Une des difficultés est que la plupart des modèles climatiques simule l'évolution du climat en se basant sur des zones relativement larges. "Mais à cette échelle, les spécificités du climat ne peuvent pas être correctement représentées", explique l'institut.

De plus, "tout ce qui a trait au cycle hydrologique reste assez incertain dans les simulations de changement climatique des premières décennies du XXIe siècle", indique Météo-France.

Avec une meilleure connaissance des phénomènes d'évaporation en Méditerranée, de ce qui se passe à l'intérieur des nuages, des modèles de prévisions à une échelle plus fine ou encore l'amélioration des statistiques concernant ces phénomènes qui restent exceptionnels, "on a des pistes prometteuses d'importants progrès", espère toutefois Marc Pontaud.

Des tendances à long terme se dessinent sur le bassin méditerranéen avec le changement climatique : "une baisse des précipitations moyennes, visible à partir du milieu du XXIe siècle" et "des épisodes méditerranéens plus fréquents et potentiellement plus intenses à la fin du XXIe siècle".

En 2017, le gouvernement a lancé des campagnes annuelles de sensibilisation pour adopter les bons comportements en cas de pluies intenses: fuir les cours d'eau, ne pas descendre en sous-sol et dans des parkings souterrains, ne pas aller chercher ses enfants à l'école, ne pas prendre sa voiture...

"Il faut installer la culture du risque", expliquait en 2017 Marc Mortureux, alors directeur général de la prévention des risques au ministère de la Transition écologique.
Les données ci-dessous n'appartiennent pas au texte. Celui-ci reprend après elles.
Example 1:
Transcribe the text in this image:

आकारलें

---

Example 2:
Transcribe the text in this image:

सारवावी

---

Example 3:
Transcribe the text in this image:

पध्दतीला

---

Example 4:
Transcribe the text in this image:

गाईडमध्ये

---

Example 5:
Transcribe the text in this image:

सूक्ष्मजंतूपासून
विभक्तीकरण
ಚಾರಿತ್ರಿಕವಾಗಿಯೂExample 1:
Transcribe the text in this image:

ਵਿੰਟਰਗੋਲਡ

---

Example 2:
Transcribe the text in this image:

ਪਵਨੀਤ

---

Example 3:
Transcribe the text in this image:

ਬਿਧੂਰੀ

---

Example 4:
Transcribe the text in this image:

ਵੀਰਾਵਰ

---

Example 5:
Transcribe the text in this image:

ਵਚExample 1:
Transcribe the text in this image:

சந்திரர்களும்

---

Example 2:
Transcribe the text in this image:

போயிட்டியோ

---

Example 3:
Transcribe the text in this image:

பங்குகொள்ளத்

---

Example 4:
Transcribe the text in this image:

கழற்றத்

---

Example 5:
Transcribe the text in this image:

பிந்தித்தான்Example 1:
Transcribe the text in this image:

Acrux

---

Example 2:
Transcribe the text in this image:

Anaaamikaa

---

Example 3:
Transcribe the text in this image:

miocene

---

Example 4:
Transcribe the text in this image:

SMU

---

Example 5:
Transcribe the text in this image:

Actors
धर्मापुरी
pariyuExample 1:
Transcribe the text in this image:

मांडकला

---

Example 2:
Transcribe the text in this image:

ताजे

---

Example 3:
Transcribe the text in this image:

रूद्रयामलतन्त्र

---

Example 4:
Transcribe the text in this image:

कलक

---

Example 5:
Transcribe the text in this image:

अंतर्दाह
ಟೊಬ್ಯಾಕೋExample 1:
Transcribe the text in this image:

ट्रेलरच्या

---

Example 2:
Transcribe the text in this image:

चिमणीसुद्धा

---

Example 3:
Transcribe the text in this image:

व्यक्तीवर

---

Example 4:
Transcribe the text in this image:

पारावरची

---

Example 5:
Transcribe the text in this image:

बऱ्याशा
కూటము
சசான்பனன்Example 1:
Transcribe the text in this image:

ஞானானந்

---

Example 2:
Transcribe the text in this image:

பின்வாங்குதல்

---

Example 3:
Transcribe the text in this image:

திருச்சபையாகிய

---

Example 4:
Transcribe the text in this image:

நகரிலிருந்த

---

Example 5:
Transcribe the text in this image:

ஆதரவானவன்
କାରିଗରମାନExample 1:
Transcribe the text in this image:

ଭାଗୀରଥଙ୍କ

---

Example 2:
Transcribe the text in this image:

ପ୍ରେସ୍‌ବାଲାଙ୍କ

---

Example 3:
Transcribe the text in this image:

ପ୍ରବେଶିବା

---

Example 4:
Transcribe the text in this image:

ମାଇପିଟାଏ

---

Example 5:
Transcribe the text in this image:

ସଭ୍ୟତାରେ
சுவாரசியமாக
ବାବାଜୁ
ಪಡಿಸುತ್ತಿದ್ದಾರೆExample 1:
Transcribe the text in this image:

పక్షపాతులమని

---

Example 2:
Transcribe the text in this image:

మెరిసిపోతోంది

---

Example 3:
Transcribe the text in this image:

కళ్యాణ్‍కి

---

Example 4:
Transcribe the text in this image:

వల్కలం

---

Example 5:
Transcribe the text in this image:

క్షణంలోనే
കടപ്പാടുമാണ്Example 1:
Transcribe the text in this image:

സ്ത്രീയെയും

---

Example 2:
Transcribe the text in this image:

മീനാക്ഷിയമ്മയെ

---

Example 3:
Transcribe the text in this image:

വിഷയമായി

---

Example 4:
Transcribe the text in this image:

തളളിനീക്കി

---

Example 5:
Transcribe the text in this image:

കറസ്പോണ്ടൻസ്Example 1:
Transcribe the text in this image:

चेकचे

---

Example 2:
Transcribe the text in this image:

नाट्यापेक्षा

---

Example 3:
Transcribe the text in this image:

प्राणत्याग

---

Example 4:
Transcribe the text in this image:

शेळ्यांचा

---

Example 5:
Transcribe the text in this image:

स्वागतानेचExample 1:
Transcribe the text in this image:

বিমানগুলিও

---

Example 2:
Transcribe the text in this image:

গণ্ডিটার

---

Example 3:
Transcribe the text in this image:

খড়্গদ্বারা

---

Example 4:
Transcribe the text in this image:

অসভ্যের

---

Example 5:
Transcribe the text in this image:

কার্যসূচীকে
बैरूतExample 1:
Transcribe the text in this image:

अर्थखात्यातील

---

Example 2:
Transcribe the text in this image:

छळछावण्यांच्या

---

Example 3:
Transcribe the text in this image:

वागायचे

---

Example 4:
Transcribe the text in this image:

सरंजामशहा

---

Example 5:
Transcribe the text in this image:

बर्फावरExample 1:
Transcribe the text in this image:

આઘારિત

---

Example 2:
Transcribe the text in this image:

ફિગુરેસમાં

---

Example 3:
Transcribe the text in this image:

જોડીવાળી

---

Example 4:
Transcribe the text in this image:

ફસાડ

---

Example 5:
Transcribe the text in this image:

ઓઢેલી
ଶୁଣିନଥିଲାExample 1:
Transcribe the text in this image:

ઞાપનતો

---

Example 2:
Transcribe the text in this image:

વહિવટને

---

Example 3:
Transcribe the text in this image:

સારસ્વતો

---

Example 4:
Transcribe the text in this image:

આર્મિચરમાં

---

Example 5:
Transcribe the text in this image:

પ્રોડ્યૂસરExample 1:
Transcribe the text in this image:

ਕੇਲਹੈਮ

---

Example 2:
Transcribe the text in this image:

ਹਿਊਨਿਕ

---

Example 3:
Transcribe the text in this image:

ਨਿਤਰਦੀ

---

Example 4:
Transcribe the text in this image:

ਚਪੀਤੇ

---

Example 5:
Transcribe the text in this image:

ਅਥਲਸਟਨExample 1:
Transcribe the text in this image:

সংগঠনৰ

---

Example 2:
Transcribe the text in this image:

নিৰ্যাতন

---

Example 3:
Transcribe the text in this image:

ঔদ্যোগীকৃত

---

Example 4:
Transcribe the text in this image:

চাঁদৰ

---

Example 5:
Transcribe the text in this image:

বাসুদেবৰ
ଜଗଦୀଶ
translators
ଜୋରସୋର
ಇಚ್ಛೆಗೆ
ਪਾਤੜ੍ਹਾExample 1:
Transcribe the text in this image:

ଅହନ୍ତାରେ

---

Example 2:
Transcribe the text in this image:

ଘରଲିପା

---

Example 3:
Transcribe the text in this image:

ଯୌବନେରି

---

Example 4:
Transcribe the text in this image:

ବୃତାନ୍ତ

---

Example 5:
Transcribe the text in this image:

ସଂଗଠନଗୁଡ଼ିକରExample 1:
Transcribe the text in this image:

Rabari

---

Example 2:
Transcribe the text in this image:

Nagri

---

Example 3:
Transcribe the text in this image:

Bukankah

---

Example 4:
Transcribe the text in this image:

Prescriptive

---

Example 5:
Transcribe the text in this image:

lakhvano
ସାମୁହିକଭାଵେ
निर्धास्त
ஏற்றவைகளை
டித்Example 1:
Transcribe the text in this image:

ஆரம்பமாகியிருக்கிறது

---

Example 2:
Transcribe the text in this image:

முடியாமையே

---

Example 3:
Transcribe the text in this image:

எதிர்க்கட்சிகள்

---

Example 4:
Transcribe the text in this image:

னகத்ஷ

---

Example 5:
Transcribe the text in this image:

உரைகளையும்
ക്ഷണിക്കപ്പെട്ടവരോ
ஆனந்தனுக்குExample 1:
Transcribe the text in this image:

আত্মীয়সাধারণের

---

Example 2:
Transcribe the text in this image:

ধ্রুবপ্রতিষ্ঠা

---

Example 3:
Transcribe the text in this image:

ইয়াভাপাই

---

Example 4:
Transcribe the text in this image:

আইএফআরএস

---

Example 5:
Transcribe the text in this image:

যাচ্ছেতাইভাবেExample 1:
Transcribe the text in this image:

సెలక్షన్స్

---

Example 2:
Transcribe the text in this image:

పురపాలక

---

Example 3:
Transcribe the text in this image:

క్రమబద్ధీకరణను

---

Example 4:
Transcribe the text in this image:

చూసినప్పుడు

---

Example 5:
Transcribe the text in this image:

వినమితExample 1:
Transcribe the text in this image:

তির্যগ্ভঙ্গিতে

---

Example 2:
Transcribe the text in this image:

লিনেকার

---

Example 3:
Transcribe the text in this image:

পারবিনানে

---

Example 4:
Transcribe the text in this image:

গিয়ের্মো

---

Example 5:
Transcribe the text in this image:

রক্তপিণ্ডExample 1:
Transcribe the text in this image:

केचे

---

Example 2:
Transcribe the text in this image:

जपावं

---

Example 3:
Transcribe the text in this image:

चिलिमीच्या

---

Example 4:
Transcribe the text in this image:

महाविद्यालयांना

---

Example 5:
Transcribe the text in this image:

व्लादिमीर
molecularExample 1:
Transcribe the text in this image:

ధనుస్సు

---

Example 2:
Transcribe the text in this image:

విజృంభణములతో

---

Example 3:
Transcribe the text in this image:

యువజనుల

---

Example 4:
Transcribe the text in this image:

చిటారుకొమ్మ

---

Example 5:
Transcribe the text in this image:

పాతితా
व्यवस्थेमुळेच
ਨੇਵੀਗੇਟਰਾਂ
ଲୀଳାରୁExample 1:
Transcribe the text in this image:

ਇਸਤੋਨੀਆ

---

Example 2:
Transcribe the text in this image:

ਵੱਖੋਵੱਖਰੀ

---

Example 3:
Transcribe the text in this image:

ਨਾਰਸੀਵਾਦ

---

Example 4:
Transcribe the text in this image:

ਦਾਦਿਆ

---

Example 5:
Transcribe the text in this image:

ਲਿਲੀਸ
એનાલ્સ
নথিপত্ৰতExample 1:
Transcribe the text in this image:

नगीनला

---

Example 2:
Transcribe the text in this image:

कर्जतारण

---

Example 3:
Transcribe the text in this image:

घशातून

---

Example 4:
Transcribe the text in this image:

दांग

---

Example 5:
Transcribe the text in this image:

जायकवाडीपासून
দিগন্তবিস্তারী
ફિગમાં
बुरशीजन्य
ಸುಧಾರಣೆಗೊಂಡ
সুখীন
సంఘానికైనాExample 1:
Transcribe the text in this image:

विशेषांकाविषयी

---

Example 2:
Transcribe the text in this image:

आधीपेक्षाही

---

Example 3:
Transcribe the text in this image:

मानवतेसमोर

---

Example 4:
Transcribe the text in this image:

Les 15 départements méditerranéens (Alpes-de-Haute-Provence, Alpes maritimes, Ardèche, Aveyron, Aude, Bouches-du-Rhône, Corse-du-Sud, Haute-Corse, Drôme, Gard, Hérault, Lozère, Pyrénées-Orientales, Var et Vaucluse) sont concernés par ces épisodes.

Pour s'informer, le public peut notamment se référer au site www.vigicrues.gouv.fr, qui scrute 22.000 km de cours d'eau en France.

Le dispositif "Vigicrues Flash", a été mis en place pour les mairies. Les 10.000 communes éligibles en France, peuvent ainsi recevoir - par SMS notamment - des avertissements sur l'arrivée de crues soudaines, plus précis que les habituelles vigilances départementales.